The challenge lies in the possibility of distortion between the "C" value and its grading process within the QMAX matrix with the more straightforward BB/9 stat. Adjusting BB/9 for the QMAX structure can get tricky in extreme cases (see, for example, the QMAX discussion of Tommy Byrne). Even someone whose walk totals exceed their innings pitched will never approach the QMAX maximum value, so we either need a separate "actuarial table" that cross-references these values or we have to develop a conversion formula that replaces the need for such a table.

Fortunately, we were able to do the latter, and here you can see the results of that when we apply it to Blake Snell, 2018's poster boy for high BB/9 averages. (It's actually not THAT high--4.2 over his eleven starts from May 15-July 12--but an ordinary conversion would produce a QMAX "C" value higher than the BB/9, which can only happen on the opposite end of the spectrum.)

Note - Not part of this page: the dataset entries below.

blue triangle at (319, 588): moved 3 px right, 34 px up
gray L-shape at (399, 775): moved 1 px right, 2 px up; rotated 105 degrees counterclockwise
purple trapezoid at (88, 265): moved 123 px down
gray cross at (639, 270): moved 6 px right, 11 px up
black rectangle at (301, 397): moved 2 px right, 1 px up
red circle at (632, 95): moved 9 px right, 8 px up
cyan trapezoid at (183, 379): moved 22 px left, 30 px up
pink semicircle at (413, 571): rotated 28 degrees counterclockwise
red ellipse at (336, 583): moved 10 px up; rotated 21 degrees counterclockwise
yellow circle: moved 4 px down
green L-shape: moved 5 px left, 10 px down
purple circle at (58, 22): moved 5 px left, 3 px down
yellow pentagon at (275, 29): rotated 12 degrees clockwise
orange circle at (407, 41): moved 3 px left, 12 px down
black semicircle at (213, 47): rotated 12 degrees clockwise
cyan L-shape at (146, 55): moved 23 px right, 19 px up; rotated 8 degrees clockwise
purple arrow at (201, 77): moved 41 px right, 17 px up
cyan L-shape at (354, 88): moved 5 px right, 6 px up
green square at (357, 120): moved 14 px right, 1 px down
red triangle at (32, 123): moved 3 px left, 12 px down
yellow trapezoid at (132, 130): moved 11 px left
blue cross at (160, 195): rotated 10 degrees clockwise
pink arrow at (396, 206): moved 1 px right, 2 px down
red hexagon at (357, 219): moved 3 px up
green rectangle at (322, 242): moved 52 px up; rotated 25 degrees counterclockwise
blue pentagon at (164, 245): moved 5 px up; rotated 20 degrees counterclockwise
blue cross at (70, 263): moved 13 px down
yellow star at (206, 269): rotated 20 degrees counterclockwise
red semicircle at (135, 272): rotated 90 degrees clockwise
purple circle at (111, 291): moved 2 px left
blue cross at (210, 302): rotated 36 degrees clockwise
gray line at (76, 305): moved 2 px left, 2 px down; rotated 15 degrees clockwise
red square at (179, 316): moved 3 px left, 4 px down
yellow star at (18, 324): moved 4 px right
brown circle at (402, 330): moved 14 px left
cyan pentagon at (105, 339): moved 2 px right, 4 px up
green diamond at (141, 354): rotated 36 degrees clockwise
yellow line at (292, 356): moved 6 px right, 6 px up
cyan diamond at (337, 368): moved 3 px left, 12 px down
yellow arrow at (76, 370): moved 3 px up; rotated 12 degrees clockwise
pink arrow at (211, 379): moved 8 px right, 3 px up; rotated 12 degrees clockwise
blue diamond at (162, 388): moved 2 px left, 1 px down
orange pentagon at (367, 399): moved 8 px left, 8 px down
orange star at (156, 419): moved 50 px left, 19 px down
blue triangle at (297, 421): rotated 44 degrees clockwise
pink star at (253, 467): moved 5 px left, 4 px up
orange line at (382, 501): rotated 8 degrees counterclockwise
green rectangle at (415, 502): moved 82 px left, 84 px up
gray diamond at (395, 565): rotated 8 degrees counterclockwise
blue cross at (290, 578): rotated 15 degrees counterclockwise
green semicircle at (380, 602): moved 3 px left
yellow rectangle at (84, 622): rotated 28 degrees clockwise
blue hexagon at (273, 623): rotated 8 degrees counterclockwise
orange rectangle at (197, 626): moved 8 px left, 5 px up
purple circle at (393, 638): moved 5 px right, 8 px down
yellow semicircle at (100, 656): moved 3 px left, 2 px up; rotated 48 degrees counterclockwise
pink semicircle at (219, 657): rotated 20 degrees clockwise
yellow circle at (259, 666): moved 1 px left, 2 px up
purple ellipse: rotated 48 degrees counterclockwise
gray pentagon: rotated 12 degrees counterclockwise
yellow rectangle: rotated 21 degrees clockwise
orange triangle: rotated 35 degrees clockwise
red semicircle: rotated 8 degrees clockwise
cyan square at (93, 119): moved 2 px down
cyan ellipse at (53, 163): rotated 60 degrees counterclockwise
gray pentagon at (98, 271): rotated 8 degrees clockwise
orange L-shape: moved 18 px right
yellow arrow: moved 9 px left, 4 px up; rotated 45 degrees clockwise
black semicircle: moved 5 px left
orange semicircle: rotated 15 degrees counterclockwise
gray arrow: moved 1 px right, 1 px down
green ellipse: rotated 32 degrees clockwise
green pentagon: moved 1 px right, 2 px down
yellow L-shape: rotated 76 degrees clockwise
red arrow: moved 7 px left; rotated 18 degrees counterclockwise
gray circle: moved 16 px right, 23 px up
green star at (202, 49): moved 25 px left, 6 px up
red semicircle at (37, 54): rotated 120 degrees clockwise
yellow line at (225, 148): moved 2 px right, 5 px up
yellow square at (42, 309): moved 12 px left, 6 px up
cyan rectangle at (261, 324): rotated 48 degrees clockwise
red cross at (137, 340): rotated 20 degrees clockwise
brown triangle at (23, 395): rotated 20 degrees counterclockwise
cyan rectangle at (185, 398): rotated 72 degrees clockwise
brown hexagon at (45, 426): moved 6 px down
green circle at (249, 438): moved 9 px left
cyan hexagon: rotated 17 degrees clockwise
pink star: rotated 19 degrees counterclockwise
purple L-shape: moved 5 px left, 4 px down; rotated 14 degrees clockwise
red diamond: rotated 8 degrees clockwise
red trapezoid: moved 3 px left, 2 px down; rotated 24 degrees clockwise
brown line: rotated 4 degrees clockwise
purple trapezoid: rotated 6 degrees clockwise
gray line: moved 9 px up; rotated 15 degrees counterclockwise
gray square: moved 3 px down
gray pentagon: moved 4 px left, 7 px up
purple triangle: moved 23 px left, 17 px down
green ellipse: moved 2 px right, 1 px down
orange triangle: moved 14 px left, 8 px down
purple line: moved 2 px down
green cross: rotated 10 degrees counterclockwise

Snell has become a "power precipice"
pitcher in 2018, usually characterized by
having a lower "S" score than "C" score.
The end goal, of course, is to get the QPW value (QMAX Winning Percentage) as calculated by the Q&D version as close to the hand-calculated value in the start-by-start method. In Blake Snell's case, we find that his Q&D QWP is .640.

What's the hand-calculated QWP? It's .639.

Now, mind you, not every one of these is going to be that close--not hardly. But the overall deviation in the Q&D QWP values for the ninety-one pitchers with at least 50 IP during the May 15-July 15 time frame is 2.4%.

That's encouraging enough to be able to present more QMAX info using the Q&D shortcut...so expect to see more in-season data using it in the future.